Changes during Mosley’s tenure

• Career and Technical Education

Mosley said he arrived, the CTE program was in disarray, so some changes were made.

“We have, within two years, transformed the CTE program into what I would call a perennial powerhouse. Not only in the state, but I would challenge in the nation,” Mosley said.

“We’ve gotten grants; we’ve got programs to engage our English Language Learner students; we’ve got programming to engage our high-performing students through our (science, technology, engineering, art and math) programs; we started one of the first drone programs in the state of New Hampshire,” Mosley said.

The district has received out-of-state students and students from across the state visiting to tour. “They’re looking because we’re doing phenomenal things,” Mosley said.

• Contracts and Personnel

During Mosley’s administration, officials have been able to get four-year contracts for teachers.

“That was a big contention,” Mosley said.

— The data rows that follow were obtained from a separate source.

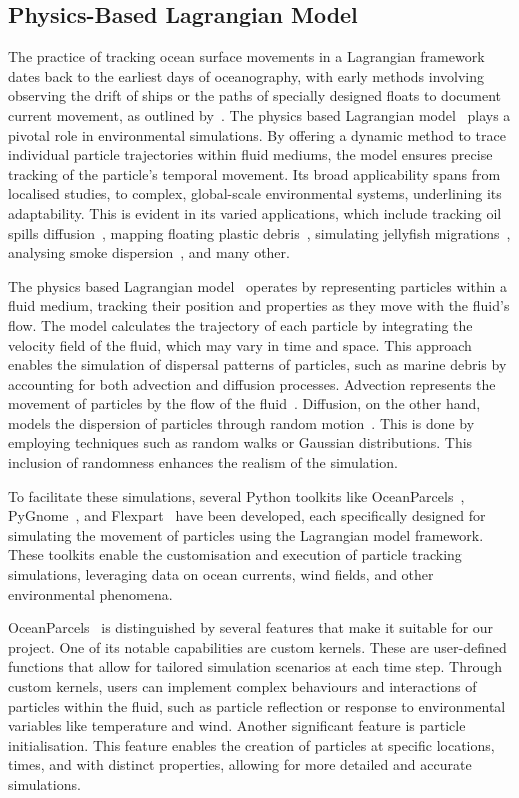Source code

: \subsection{Physics-Based Lagrangian Model}
\label{subsec:2.1.3}
The practice of tracking ocean surface movements in a Lagrangian framework dates back to the earliest days of oceanography, with early methods involving observing the drift of ships or the paths of specially designed floats to document current movement, as outlined by~\cite{14}. The physics based Lagrangian model~\cite{1} plays a pivotal role in environmental simulations. By offering a dynamic method to trace individual particle trajectories within fluid mediums, the model ensures precise tracking of the particle’s temporal movement. Its broad applicability spans from localised studies, to complex, global-scale environmental systems, underlining its adaptability. This is evident in its varied applications, which include tracking oil spills diffusion~\cite{15}, mapping floating plastic debris~\cite{16}, simulating jellyfish migrations~\cite{17}, analysing smoke dispersion~\cite{18}, and many other.

The physics based Lagrangian model~\cite{1} operates by representing particles within a fluid medium, tracking their position and properties as they move with the fluid’s flow. The model calculates the trajectory of each particle by integrating the velocity field of the fluid, which may vary in time and space. This approach enables the simulation of dispersal patterns of particles, such as marine debris by accounting for both advection and diffusion processes. Advection represents the movement of particles by the flow of the fluid~\cite{19}. Diffusion, on the other hand, models the dispersion of particles through random motion~\cite{19}. This is done by employing techniques such as random walks or Gaussian distributions. This inclusion of randomness enhances the realism of the simulation.

To facilitate these simulations, several Python toolkits like OceanParcels~\cite{20}, PyGnome~\cite{21}, and Flexpart~\cite{22} have been developed, each specifically designed for simulating the movement of particles using the Lagrangian model framework. These toolkits enable the customisation and execution of particle tracking simulations, leveraging data on ocean currents, wind fields, and other environmental phenomena.

OceanParcels~\cite{20} is distinguished by several features that make it suitable for our project. One of its notable capabilities are custom kernels. These are user-defined functions that allow for tailored simulation scenarios at each time step. Through custom kernels, users can implement complex behaviours and interactions of particles within the fluid, such as particle reflection or response to environmental variables like temperature and wind. Another significant feature is particle initialisation. This feature enables the creation of particles at specific locations, times, and with distinct properties, allowing for more detailed and accurate simulations. 

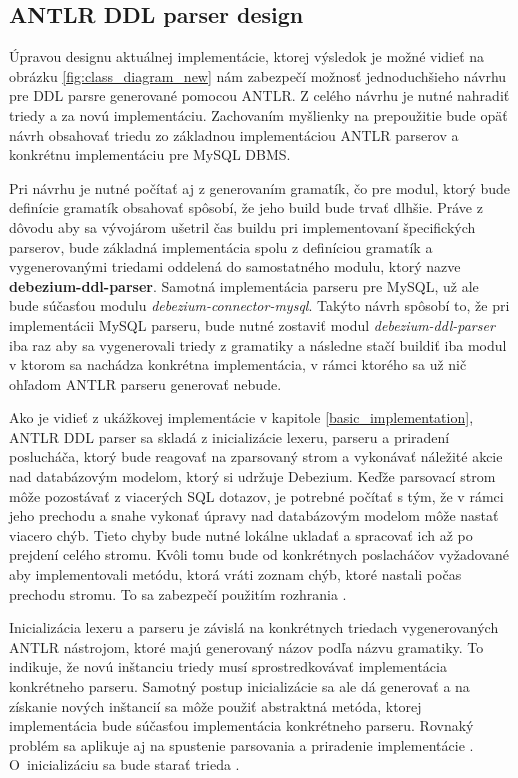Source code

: \subsection{ANTLR DDL parser design}
Úpravou designu aktuálnej implementácie, ktorej výsledok je možné vidieť na obrázku \ref{fig:class_diagram_new} nám zabezpečí možnosť jednoduchšieho návrhu pre DDL parsre generované pomocou \mbox{ANTLR}. Z celého návrhu je nutné nahradiť triedy  a  za novú implementáciu. Zachovaním myšlienky na prepoužitie bude opäť návrh obsahovať triedu zo základnou implementáciou ANTLR parserov a konkrétnu implementáciu pre MySQL DBMS.

Pri návrhu je nutné počítať aj z generovaním gramatík, čo pre modul, ktorý bude definície gramatík obsahovať spôsobí, že jeho build bude trvať dlhšie. Práve z dôvodu aby sa vývojárom ušetril čas buildu pri implementovaní špecifických parserov, bude základná implementácia spolu z definíciou gramatík a vygenerovanými triedami oddelená do samostatného modulu, ktorý nazve \textbf{debezium-ddl-parser}. Samotná implementácia parseru pre MySQL, už ale bude súčasťou modulu \textit{debezium-connector-mysql}. Takýto návrh spôsobí to, že pri implementácii MySQL parseru, bude nutné zostaviť modul \textit{debezium-ddl-parser} iba raz aby sa vygenerovali triedy z gramatiky a následne stačí buildiť iba modul v ktorom sa nachádza konkrétna implementácia, v rámci ktorého sa už nič ohľadom ANTLR parseru generovať nebude.

Ako je vidieť z ukážkovej implementácie v kapitole \ref{basic_implementation}, ANTLR DDL parser sa skladá z inicializácie lexeru, parseru a priradení poslucháča, ktorý bude reagovať na zparsovaný strom a vykonávať náležité akcie nad databázovým modelom, ktorý si udržuje Debezium. 
Keďže parsovací strom môže pozostávať z viacerých SQL dotazov, je potrebné počítať s tým, že v rámci jeho prechodu a snahe vykonať úpravy nad databázovým modelom môže nastať viacero chýb. Tieto chyby bude nutné lokálne ukladať a spracovať ich až po prejdení celého stromu. Kvôli tomu bude od konkrétnych poslacháčov vyžadované aby implementovali metódu, ktorá vráti zoznam chýb, ktoré nastali počas prechodu stromu. To sa zabezpečí použitím rozhrania . 

Inicializácia lexeru a parseru je závislá na konkrétnych triedach vygenerovaných ANTLR nástrojom, ktoré majú generovaný názov podľa názvu gramatiky. To indikuje, že novú inštanciu triedy musí sprostredkovávať implementácia konkrétneho parseru. Samotný postup inicializácie sa ale dá generovať a na získanie nových inštancií sa môže použiť abstraktná metóda, ktorej implementácia bude súčasťou implementácia konkrétneho parseru. Rovnaký problém sa aplikuje aj na spustenie parsovania a priradenie implementácie . \mbox{O inicializáciu} sa bude starať trieda .

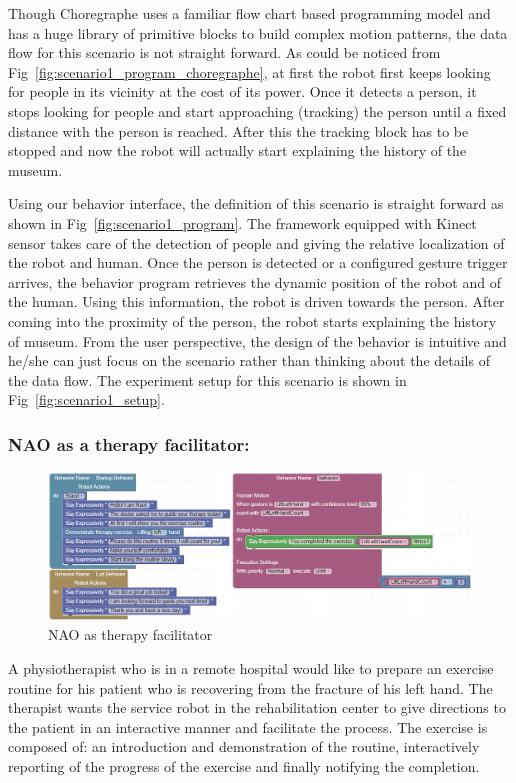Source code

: \documentclass{llncs}
\begin{document}
	Though Choregraphe uses a familiar flow chart based programming model and has a huge library of primitive blocks to build complex motion patterns, the data flow for this scenario is not straight forward. As could be noticed from Fig~\ref{fig:scenario1_program_choregraphe}, at first the robot first keeps looking for people in its vicinity at the cost of its power. Once it detects a person, it stops looking for people and start approaching (tracking) the person until a fixed distance with the person is reached. After this the tracking block has to be stopped and now the robot will actually start explaining the history of the museum.
	
	Using our behavior interface, the definition of this scenario is straight forward as shown in Fig~\ref{fig:scenario1_program}. The framework equipped with Kinect sensor takes care of the detection of people and giving the relative localization of the robot and human. Once the person is detected or a configured gesture trigger arrives, the behavior program retrieves the dynamic position of the robot and of the human. Using this information, the robot is driven towards the person. After coming into the proximity of the person, the robot starts explaining the history of museum. From the user perspective, the design of the behavior is intuitive and he/she can just focus on the scenario rather than thinking about the details of the data flow. The experiment setup for this scenario is shown in Fig~\ref{fig:scenario1_setup}.
\subsubsection{NAO as a therapy facilitator:}%
\begin{figure}
\includegraphics[width=\textwidth]{../thesis/assets/scenario2_horizontal.png}
\caption[NAO as therapy facilitator]{NAO as therapy facilitator}
\label{fig:scenario2_program}
\end{figure}
	A physiotherapist who is in a remote hospital would like to prepare an exercise routine for his patient who is recovering from the fracture of his left hand. The therapist wants the service robot in the rehabilitation center to give directions to the patient in an interactive manner and facilitate the process. The exercise is composed of: an introduction and demonstration of the routine, interactively reporting of the progress of the exercise and finally notifying the completion. 
	
\end{document}
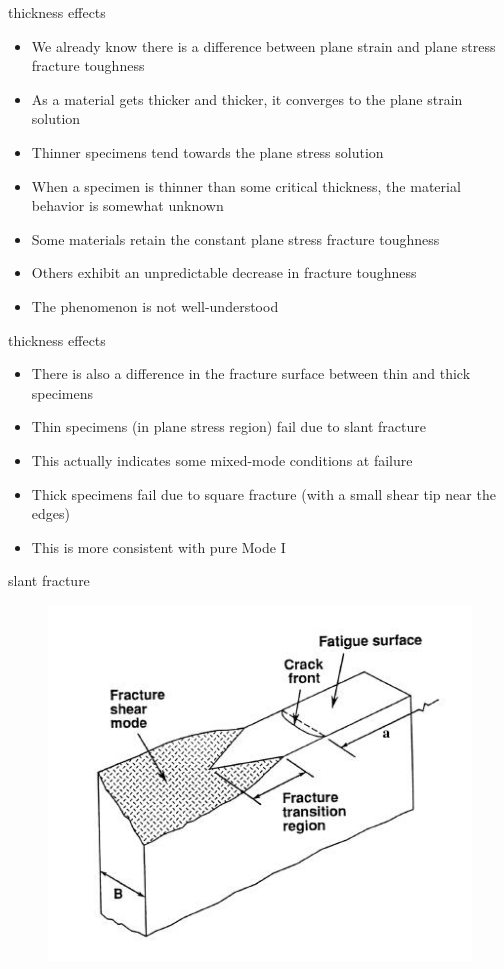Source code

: \documentclass[10pt]{beamer}
\begin{document}
\begin{frame}{thickness effects}
	\begin{itemize}[<+->]
		\item We already know there is a difference between plane strain and plane stress fracture toughness
		\item As a material gets thicker and thicker, it converges to the plane strain solution
		\item Thinner specimens tend towards the plane stress solution
		\item When a specimen is thinner than some critical thickness, the material behavior is somewhat unknown
		\item Some materials retain the constant plane stress fracture toughness
		\item Others exhibit an unpredictable decrease in fracture toughness
		\item The phenomenon is not well-understood
	\end{itemize}
\end{frame}

\begin{frame}{thickness effects}
	\begin{itemize}[<+->]
		\item There is also a difference in the fracture surface between thin and thick specimens
		\item Thin specimens (in plane stress region) fail due to slant fracture
		\item This actually indicates some mixed-mode conditions at failure
		\item Thick specimens fail due to square fracture (with a small shear tip near the edges)
		\item This is more consistent with pure Mode I
	\end{itemize}
\end{frame}

\begin{frame}{slant fracture}
\begin{figure}
\centering
\includegraphics[width=0.7\linewidth]{slant}
\label{fig:slant}
\end{figure}
\end{frame}
\end{document}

He said some teachers had been stagnant in pay for years, and when they did get increments in terms of pay, it was insufficient.

“The four-year contract really was what I call a start to a good direction as to where our teachers should be,” Mosley said.

They also were able to settle four-year contracts with principals within the new association formed, and with secretaries.

He gives credit to school Chief Operating Officer Dan Donovan and Director of Human Resources Dana O’Gara for making sure the contracts were aligned.

“They go above and beyond and you don’t even know it,” Mosley said. “I can’t tell you how much time they put in, how much hard work, how much time away from their families.”

Mosley said Assistant Superintendents Garth McKinney and Donna Fitzpatrick also have spent time away from their families during Board of Education meetings, making sure everything is in order.

“Under my leadership, we’ve hired qualified people to come in and really move this district forward and provide stability,” Mosley said.

Future Goals

One of Mosley’s goals is to restore some of the positions that were cut or reduced in years prior to his arrival. He also wants to improve the full-day kindergarten program.

“We still need four more paraprofessionals to level that out,” Mosley said.

As a middle school renovation project is in the works, there is the challenge of having elementary schools that also need attention.

“There’s still a lot of work to do in the district for our kids and for our faculty,” Mosley said.

Prior to arriving in Nashua, Mosley served as an assistant superintendent in Sharon, Massachusetts.

He saw a passion for teaching when he was a 19-year-old summer camp counselor teaching kids how to ride bikes.

“I got into teaching because that was what I liked to do,” Mosley said. “Being a teacher is who I am.”

Even now, he defines himself as a teacher, just at a different level.

He added, “This district is on the precipice of not only doing great things, but becoming the model for the nation.”